Workers can also use wearable devices to automate parts of the picking, packing, storing, and receiving process. When combined with technology like mobile powered carts, you’ll have a more efficient operation with fewer errors as well as a safer work environment.
4. Choose a Warehouse Management System (WMS)
It’s almost unheard of anymore for modern warehouses to operate using clipboards or spreadsheets. If you want the best possible results, there’s no excuse for forgoing a warehouse management system (WMS). This is an online (usually cloud-based) system that manages your overall operations. Its features should include:
- Inventory, shipping, and receiving control
- Pick and pack workflow management
- Key alerts
- User-defined reports
- Simple API integration
5. Optimize Your Picking Paths
The next step is to consider the actual paths that products will take through your warehouse. A good WMS will be able to choose the best pick paths for your warehouse, eliminating the guesswork of doing this by hand. Likewise, using mobile powered carts can reduce or eliminate the need for workers to have to frequently cross paths or backtrack.
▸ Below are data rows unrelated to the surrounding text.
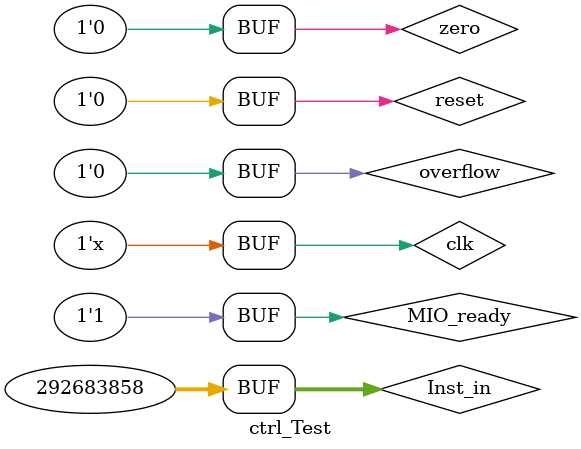
<source format=v>
`timescale 1ns / 1ps


module ctrl_Test;

// Inputs
reg clk;
reg reset;
reg [31:0] Inst_in;
reg zero;
reg overflow;
reg MIO_ready;

// Outputs
wire MemRead;
wire MemWrite;
wire [2:0] ALU_operation;
wire [4:0] state_out;
wire CPU_MIO;
wire IorD;
wire IRWrite;
wire [1:0] RegDst;
wire RegWrite;
wire [1:0] MemtoReg;
wire ALUSrcA;
wire [1:0] ALUSrcB;
wire [1:0] PCSource;
wire PCWrite;
wire PCWriteCond;
wire Branch;

// Instantiate the Unit Under Test (UUT)
ctrl uut (
         .clk(clk),
         .reset(reset),
         .Inst_in(Inst_in),
         .zero(zero),
         .overflow(overflow),
         .MIO_ready(MIO_ready),
         .MemRead(MemRead),
         .MemWrite(MemWrite),
         .ALU_operation(ALU_operation),
         .state_out(state_out),
         .CPU_MIO(CPU_MIO),
         .IorD(IorD),
         .IRWrite(IRWrite),
         .RegDst(RegDst),
         .RegWrite(RegWrite),
         .MemtoReg(MemtoReg),
         .ALUSrcA(ALUSrcA),
         .ALUSrcB(ALUSrcB),
         .PCSource(PCSource),
         .PCWrite(PCWrite),
         .PCWriteCond(PCWriteCond),
         .Branch(Branch)
     );

initial begin
    // Initialize Inputs
    clk = 0;
    reset = 0;
    Inst_in = 0;
    zero = 0;
    overflow = 0;
    MIO_ready = 0;
    Inst_in = 32'b00010001011100100000000001010010;

    // Wait 100 ns for global reset to finish
    #80;

    reset=1;
    #10;
    reset=0;
    #10;
    MIO_ready=1;
    // Add stimulus here
end

always begin
    clk=~clk;
    #5;
end

endmodule


</source>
6. Integrate Your Technology Solutions
When you take the time to design, purchase, and install these various systems, it would be great if they worked together toward your ultimate goal of warehouse efficiency. Make sure you integrate your new WMS with your automation solutions, accounting and ordering systems, shipping and scheduling software, and any other new or existing systems.
7. Establish Warehouse Guidelines
Before you start hiring warehouse staff, sit down and draw up your warehouse procedures and guidelines. This will be a detailed roadmap of your processes as well as rules to keep employees on track and safe. Some things to address include:
- Workflow — Much of how items move through your warehouse will depend on your setup. Some, however, are up to interpretation. Make sure to outline things like how quickly items should be put away and any other areas of uncertainty.
- Quality control — Create guidelines for quality control at every stage of your operation. How is accuracy ensured? Are there KPIs that you will be tracking?
- Safety — Establish safety procedures that adhere to OSHA and other guidelines and then train employees on them.
8. Train Warehouse Staff
When you hire your warehouse staff, you’ll want to spend a significant amount of time training them. This involves more than handing new hires a manual. Get your workers up to speed on your workflow process, QA guidelines, and safety procedures. Just as important, teach them to use the technology solutions you’ve implemented so that your business gets the most benefits from them.
9. Define Warehouse KPIs and Set Up Tracking
Just because your warehouse is new, that doesn’t necessarily mean it’s perfect. Make sure you define some warehouse metrics (KPIs) to help identify problem areas as well as areas of success. Some common KPIs you may wish to place on your list include:
- Order lead time — Total time it takes for order fulfillment, including picking, packing, and shipping.
- Inventory turnover — The frequency with which your entire inventory is depleted.
- Return rate — The frequency rate of returns, which could indicate quality control issues.
- Transportation cost per package — Total cost to move one item or order, which includes the cost of handling equipment, shipping, and labor.
10. Evaluate Results and Make Adjustments
When you have KPIs, you should use them. Even your metrics look good one month, things can change quickly in the eCommerce space, and you’ll need to be ready to make adjustments. Monitor your results closely so that you can see what’s working and what isn’t.
Whether your eCommerce business is booming with orders and you need to keep up, or you are in the planning phase of your first warehouse space, the way you structure and outfit your eCommerce warehouse is vital to your overall success. Use these best practices to set up your eCommerce warehouse space so that your business will run as smoothly as possible and deliver the results you want.